## What the exercise asks
Lay out the entries below, from their start through the line containing "0.029625, 0.999552, -0.111113]]", as a JSON list of strings with one string per line and blank lines omitted.

### Supplied records ###

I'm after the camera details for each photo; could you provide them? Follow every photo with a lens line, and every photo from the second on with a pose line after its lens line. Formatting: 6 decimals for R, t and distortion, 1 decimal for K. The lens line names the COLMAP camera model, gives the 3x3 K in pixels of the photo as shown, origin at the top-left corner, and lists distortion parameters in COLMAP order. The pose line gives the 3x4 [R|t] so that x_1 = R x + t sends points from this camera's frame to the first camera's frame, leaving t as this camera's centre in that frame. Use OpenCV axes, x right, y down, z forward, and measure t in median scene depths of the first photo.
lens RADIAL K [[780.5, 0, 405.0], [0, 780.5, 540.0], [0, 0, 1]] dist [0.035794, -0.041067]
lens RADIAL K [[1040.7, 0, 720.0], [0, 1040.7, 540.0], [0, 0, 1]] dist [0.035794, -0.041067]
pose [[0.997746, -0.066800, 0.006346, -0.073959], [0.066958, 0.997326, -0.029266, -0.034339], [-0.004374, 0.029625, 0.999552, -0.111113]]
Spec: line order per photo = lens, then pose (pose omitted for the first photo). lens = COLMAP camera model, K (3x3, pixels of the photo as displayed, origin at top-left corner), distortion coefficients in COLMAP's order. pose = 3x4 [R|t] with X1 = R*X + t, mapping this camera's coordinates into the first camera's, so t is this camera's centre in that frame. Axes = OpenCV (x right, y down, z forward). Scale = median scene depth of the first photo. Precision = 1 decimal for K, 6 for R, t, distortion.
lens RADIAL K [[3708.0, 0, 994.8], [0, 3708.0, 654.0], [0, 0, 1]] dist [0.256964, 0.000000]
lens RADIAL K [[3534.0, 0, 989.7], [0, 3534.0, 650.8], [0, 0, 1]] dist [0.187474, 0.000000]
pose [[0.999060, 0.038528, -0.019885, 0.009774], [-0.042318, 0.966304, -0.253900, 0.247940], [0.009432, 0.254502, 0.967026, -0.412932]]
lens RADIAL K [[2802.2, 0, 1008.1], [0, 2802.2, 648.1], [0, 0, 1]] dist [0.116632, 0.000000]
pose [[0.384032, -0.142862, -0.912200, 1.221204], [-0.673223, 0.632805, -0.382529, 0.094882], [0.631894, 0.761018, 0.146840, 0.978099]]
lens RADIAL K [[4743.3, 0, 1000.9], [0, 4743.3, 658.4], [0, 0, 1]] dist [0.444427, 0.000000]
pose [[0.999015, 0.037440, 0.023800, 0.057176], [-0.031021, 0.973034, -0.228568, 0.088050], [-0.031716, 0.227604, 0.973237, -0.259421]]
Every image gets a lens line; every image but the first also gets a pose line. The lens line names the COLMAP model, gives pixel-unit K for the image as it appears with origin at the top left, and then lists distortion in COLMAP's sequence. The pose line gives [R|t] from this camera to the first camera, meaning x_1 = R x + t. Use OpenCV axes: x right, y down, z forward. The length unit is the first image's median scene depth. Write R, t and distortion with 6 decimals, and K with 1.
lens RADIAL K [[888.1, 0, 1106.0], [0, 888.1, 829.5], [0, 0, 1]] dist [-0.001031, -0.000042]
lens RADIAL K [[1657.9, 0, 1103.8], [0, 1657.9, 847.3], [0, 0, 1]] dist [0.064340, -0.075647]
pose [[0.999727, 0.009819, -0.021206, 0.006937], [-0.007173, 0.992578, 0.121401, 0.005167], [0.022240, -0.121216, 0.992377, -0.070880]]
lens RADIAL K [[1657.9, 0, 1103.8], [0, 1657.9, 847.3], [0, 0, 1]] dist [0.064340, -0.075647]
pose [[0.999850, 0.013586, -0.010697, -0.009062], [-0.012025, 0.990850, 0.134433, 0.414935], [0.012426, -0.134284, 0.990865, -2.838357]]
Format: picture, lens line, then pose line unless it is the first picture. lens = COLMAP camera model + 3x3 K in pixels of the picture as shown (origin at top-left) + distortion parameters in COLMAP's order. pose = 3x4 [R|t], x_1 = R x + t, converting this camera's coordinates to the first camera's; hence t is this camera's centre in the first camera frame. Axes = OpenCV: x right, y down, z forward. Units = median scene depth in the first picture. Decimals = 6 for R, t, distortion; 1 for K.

###

## Response
[
  "I'm after the camera details for each photo; could you provide them? Follow every photo with a lens line, and every photo from the second on with a pose line after its lens line. Formatting: 6 decimals for R, t and distortion, 1 decimal for K. The lens line names the COLMAP camera model, gives the 3x3 K in pixels of the photo as shown, origin at the top-left corner, and lists distortion parameters in COLMAP order. The pose line gives the 3x4 [R|t] so that x_1 = R x + t sends points from this camera's frame to the first camera's frame, leaving t as this camera's centre in that frame. Use OpenCV axes, x right, y down, z forward, and measure t in median scene depths of the first photo.",
  "lens RADIAL K [[780.5, 0, 405.0], [0, 780.5, 540.0], [0, 0, 1]] dist [0.035794, -0.041067]",
  "lens RADIAL K [[1040.7, 0, 720.0], [0, 1040.7, 540.0], [0, 0, 1]] dist [0.035794, -0.041067]",
  "pose [[0.997746, -0.066800, 0.006346, -0.073959], [0.066958, 0.997326, -0.029266, -0.034339], [-0.004374, 0.029625, 0.999552, -0.111113]]"
]